Tetraplegia is also commonly known as quadriplegia. This condition can be the result of a serious spinal cord injury due to trauma, disease or a congenital or developmental defect in the spinal anatomy. Patients affected with this paralysis condition suffer from reduced or lost functionality and feeling in all four limbs, as well as other potentially serious systemic effects.

It is crucial to remember that just because a person is quadriplegic does not inherently mean that they have no physical functionality. In fact, far more incomplete spinal cord injuries exist than complete cord traumas. These incomplete injuries cause partial quadriplegia conditions, wherein the affected person will maintain some ability to move or feel their anatomy below the affected site of injury.

This dialog explores life as a tetraplegic. We will discuss both incomplete and complete quadriplegic conditions.

Tetraplegia Causes

The most common cause of quadriplegia is spinal cord damage due to trauma. Car accidents, falls, sports injuries and gun shots are all to blame for permanently ending normal spinal function in many patients every year.

Certain disease processes can also attack the spinal structures, causing complete or partial paralysis in the entire body.

Congenital conditions might prevent the normal development of the spine, leading to a tetraplegic condition.

Unfortunately, most instances of spinal cord injury can not be reversed and most conditions are considered permanent. Treatment options for spinal cord injury remain few and far between, with most being quite ineffective.

Tetraplegic Description

Quadriplegia exists due to cervical spinal cord damage. Any significant injury to the cord above the C7 level might create some form of quadriplegic condition. The higher the level of spinal injury, the worse the symptomology will be. Damage above C5 will certainly cause internal issues with bodily function, as well as the usual total or partial paralysis of all four appendages. Injuries higher than C3 are more serious yet and can become life threatening.

The highest cervical spinal level injuries will leave the patient completely dysfunctional and unable to do much of anything for themselves. This includes the basic functions of breathing and autonomic functionality.

Tetraplegia Guidance

Although quadriplegia is perhaps the most severe of all spinal conditions, technological advancements have made the experience more bearable for affected patients. Great advances in personal mobility, communication and portable life support have opened many doors for quadriplegics, which were sealed shut for many years. Even the least functional individuals now have the chance to live a far fuller lifestyle and find the personal freedom which is the right of every living person on this Earth.

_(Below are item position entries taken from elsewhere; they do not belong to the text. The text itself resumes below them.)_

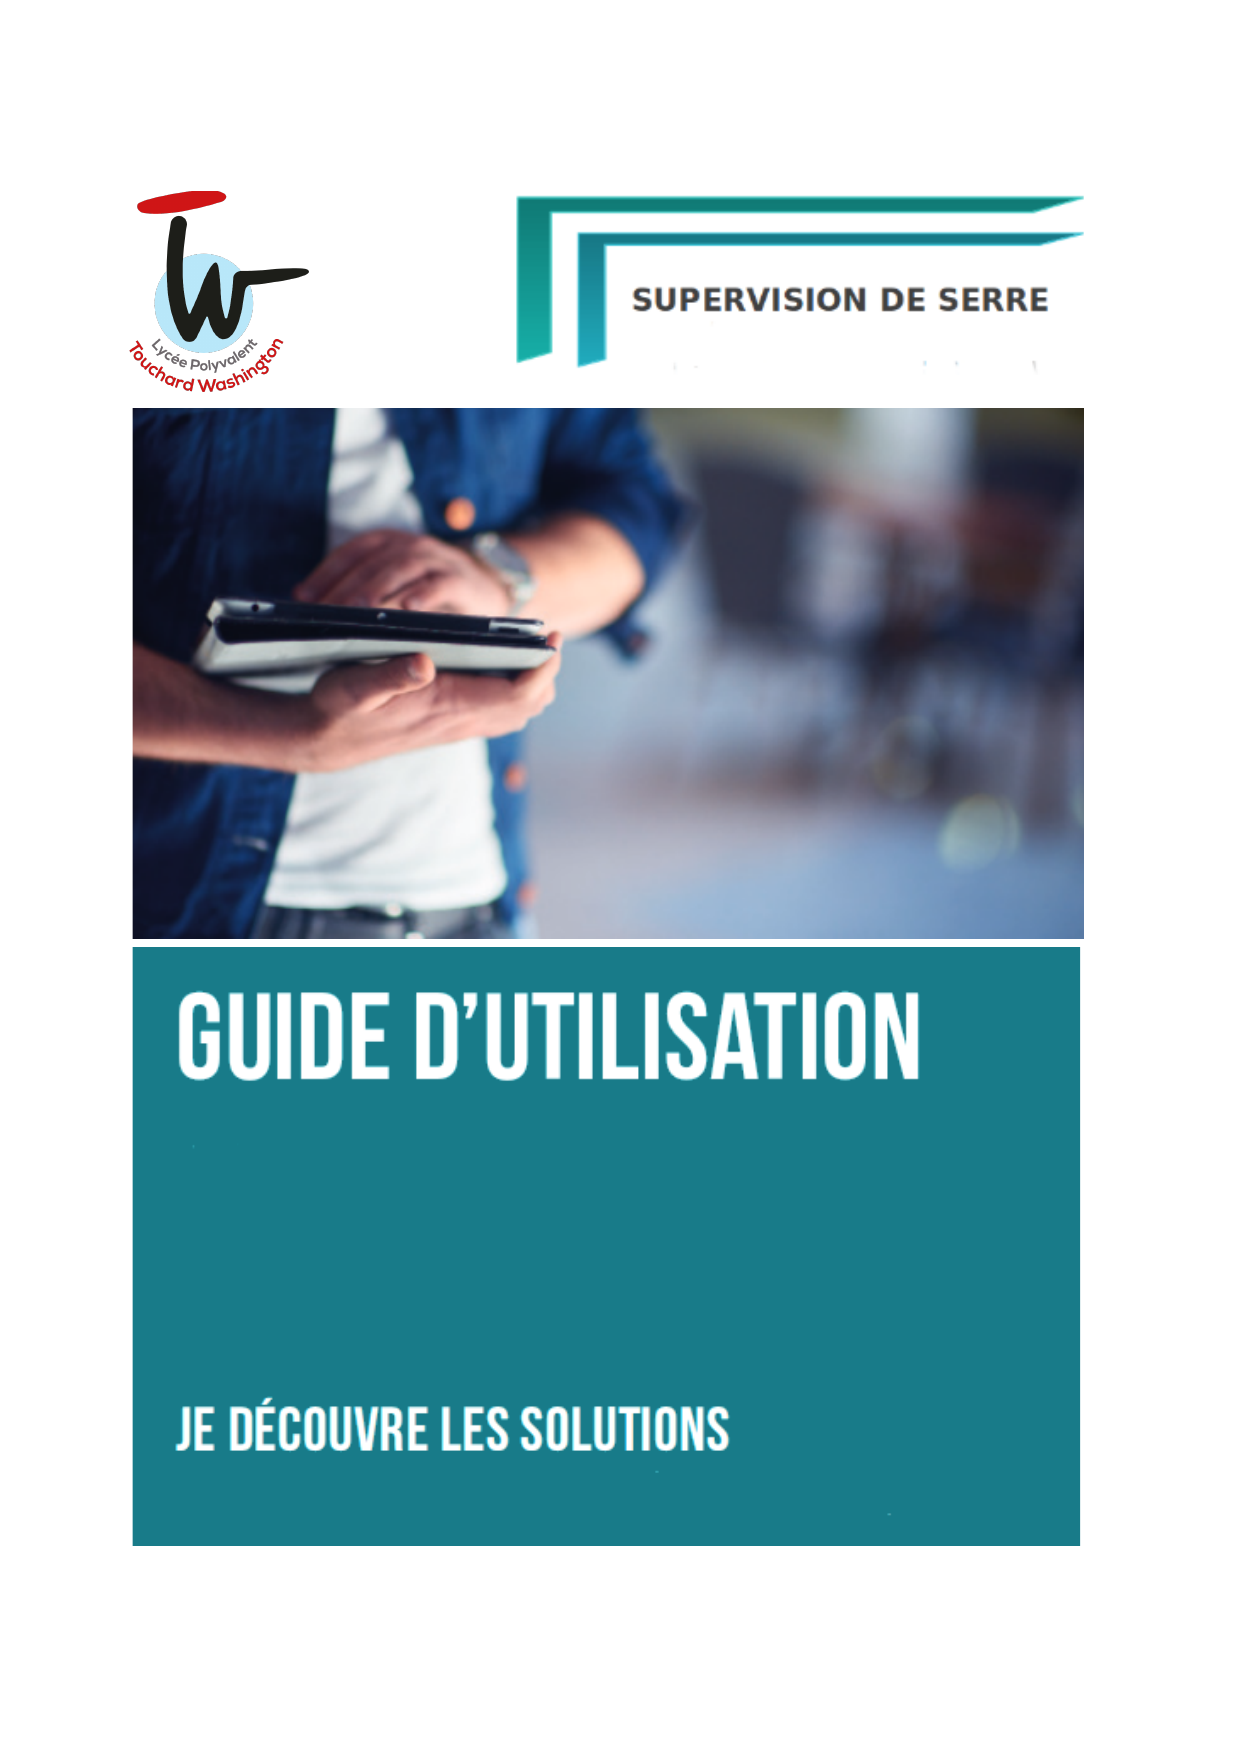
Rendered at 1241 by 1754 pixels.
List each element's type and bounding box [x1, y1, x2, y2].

picture [129, 191, 309, 392]
picture [510, 193, 1084, 375]
picture [132, 947, 1081, 1546]
picture [132, 408, 1084, 939]
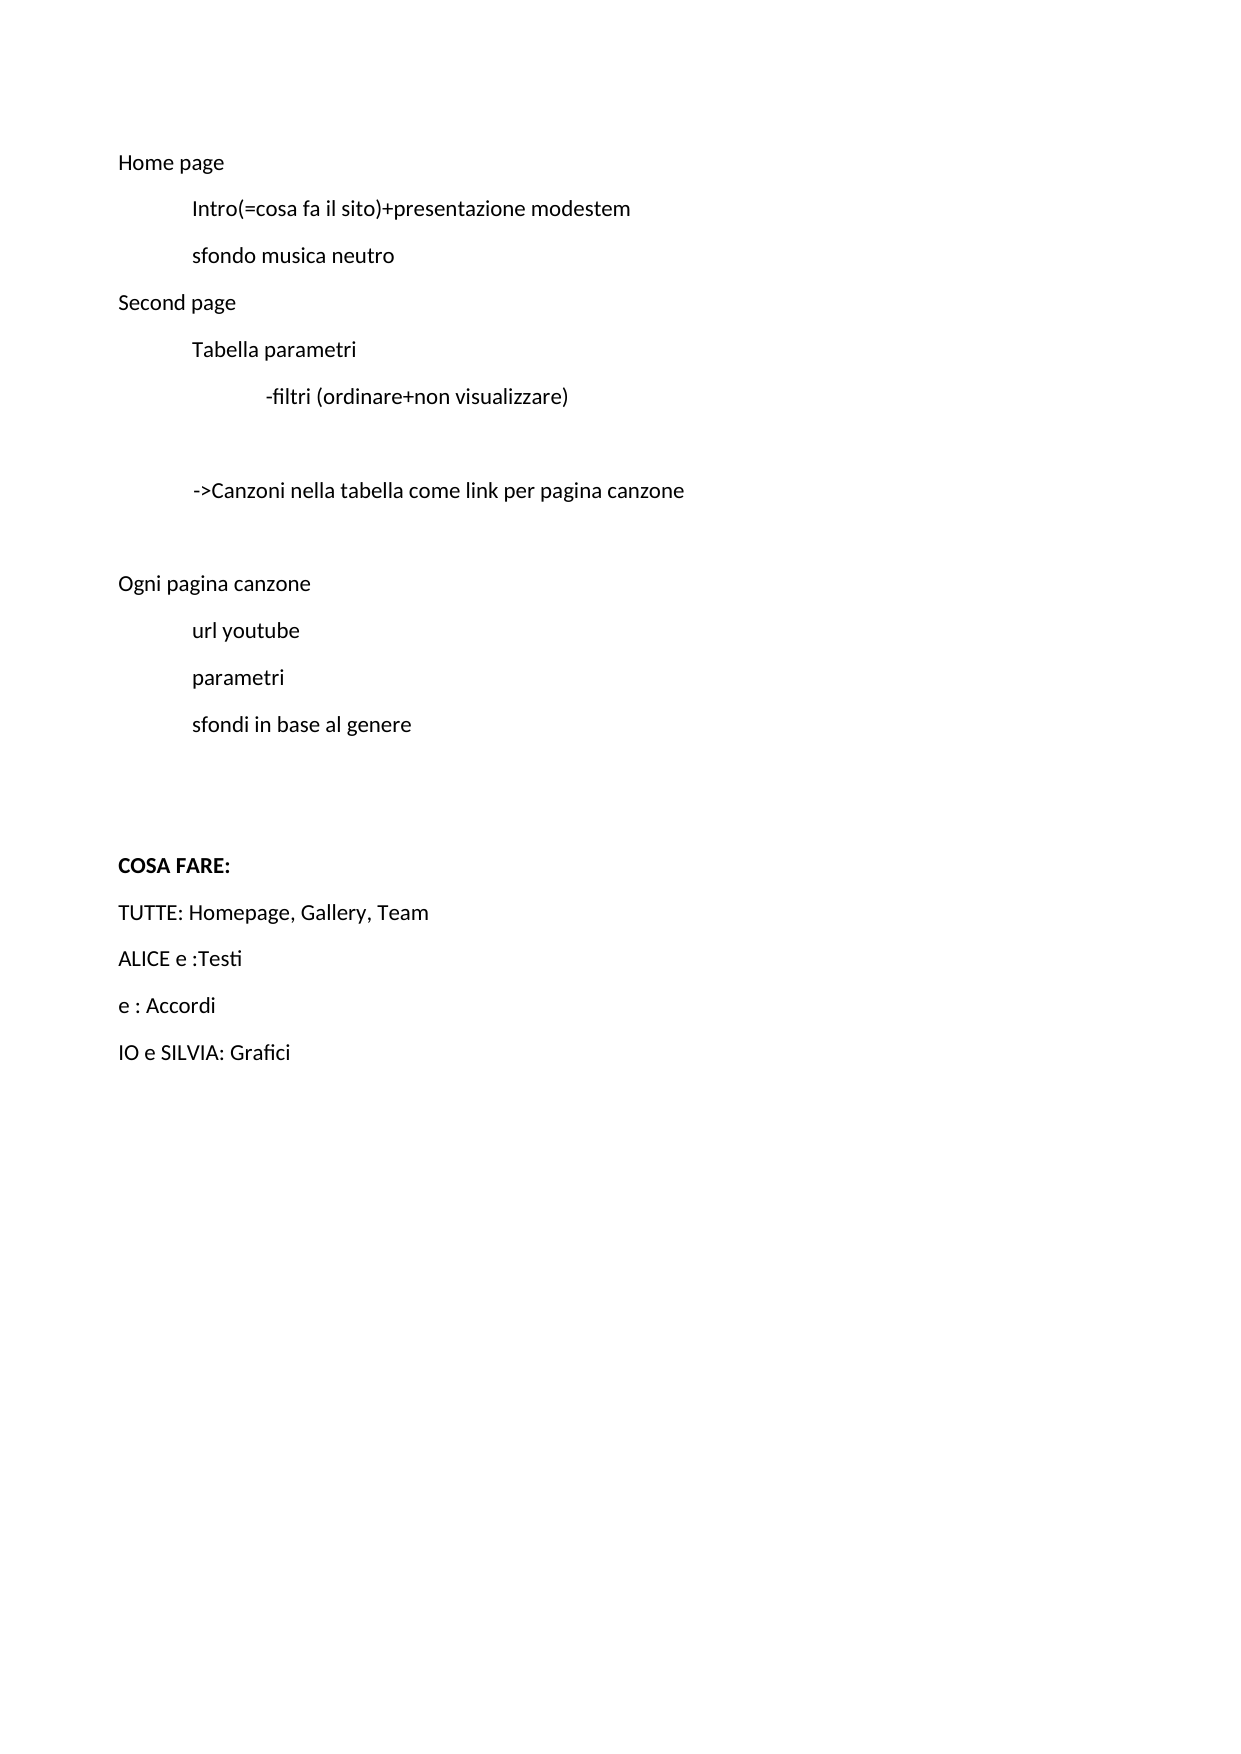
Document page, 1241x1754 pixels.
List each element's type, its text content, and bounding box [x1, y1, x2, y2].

text Ogni pagina canzone [118, 569, 1122, 597]
text parametri [118, 663, 1122, 691]
text Second page [118, 288, 1122, 316]
text ALICE e :Testi [118, 944, 1122, 972]
text TUTTE: Homepage, Gallery, Team [118, 898, 1122, 926]
text Home page [118, 148, 1122, 176]
text sfondi in base al genere [118, 710, 1122, 738]
text e : Accordi [118, 991, 1122, 1019]
text -filtri (ordinare+non visualizzare) [118, 382, 1122, 410]
text url youtube [118, 616, 1122, 644]
text COSA FARE: [118, 851, 1122, 879]
text Tabella parametri [118, 335, 1122, 363]
text sfondo musica neutro [118, 241, 1122, 269]
text IO e SILVIA: Grafici [118, 1038, 1122, 1066]
text Intro(=cosa fa il sito)+presentazione modestem [118, 194, 1122, 222]
list ->Canzoni nella tabella come link per pagina canzone [193, 476, 1122, 504]
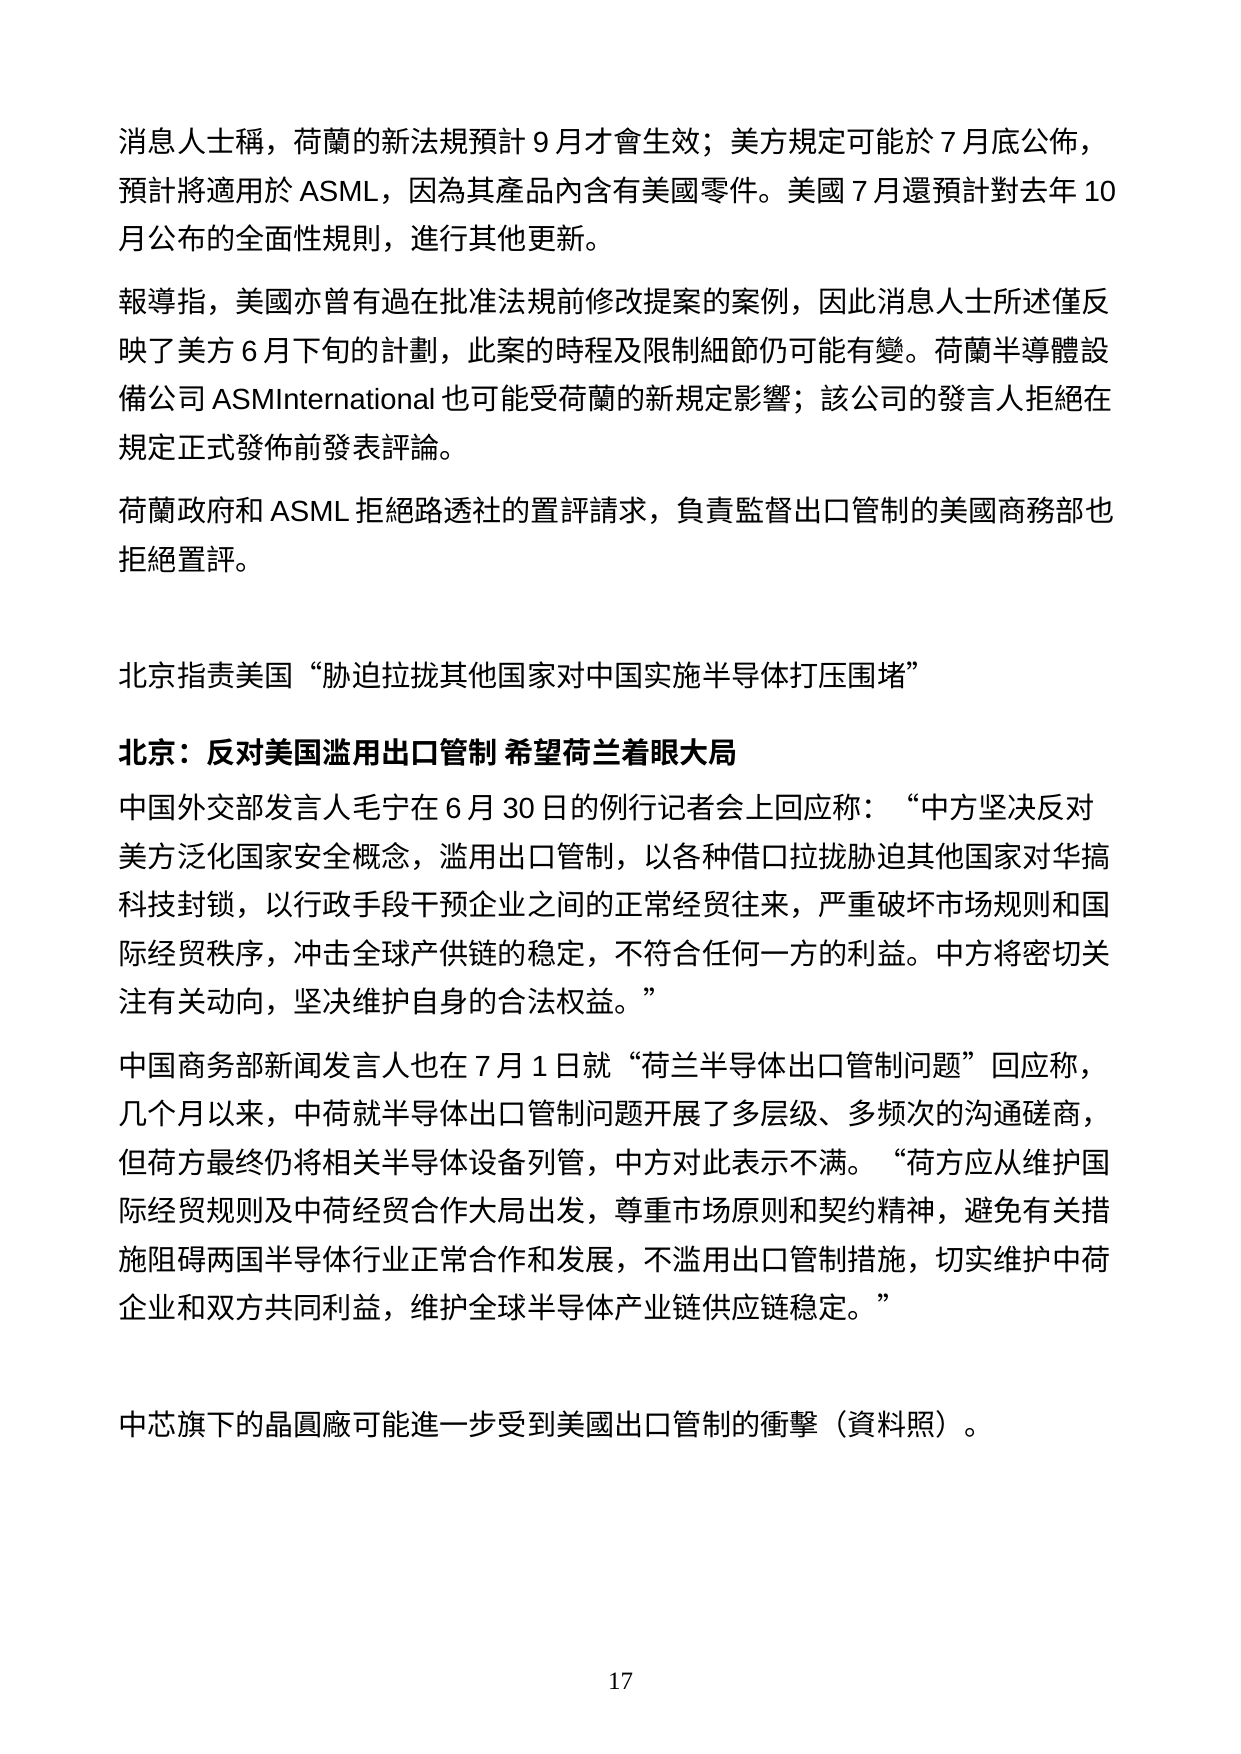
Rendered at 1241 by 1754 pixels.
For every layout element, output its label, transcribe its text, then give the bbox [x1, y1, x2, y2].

Quadriplegia requires constant monitoring by a qualified healthcare provider. Tetraplegics demonstrate very specific needs for preventative care and must be vigilant of any potentially catastrophic conditions which might affect their health at any time.

The nature of being a quadriplegic is one of enduring a compromised immune system and a weakened ability to fight off disease and infection. These are some of the biggest hurdles for many affected patients to endure.  However, with a watchful eye and an informed mind, most patients can maintain good health for many years.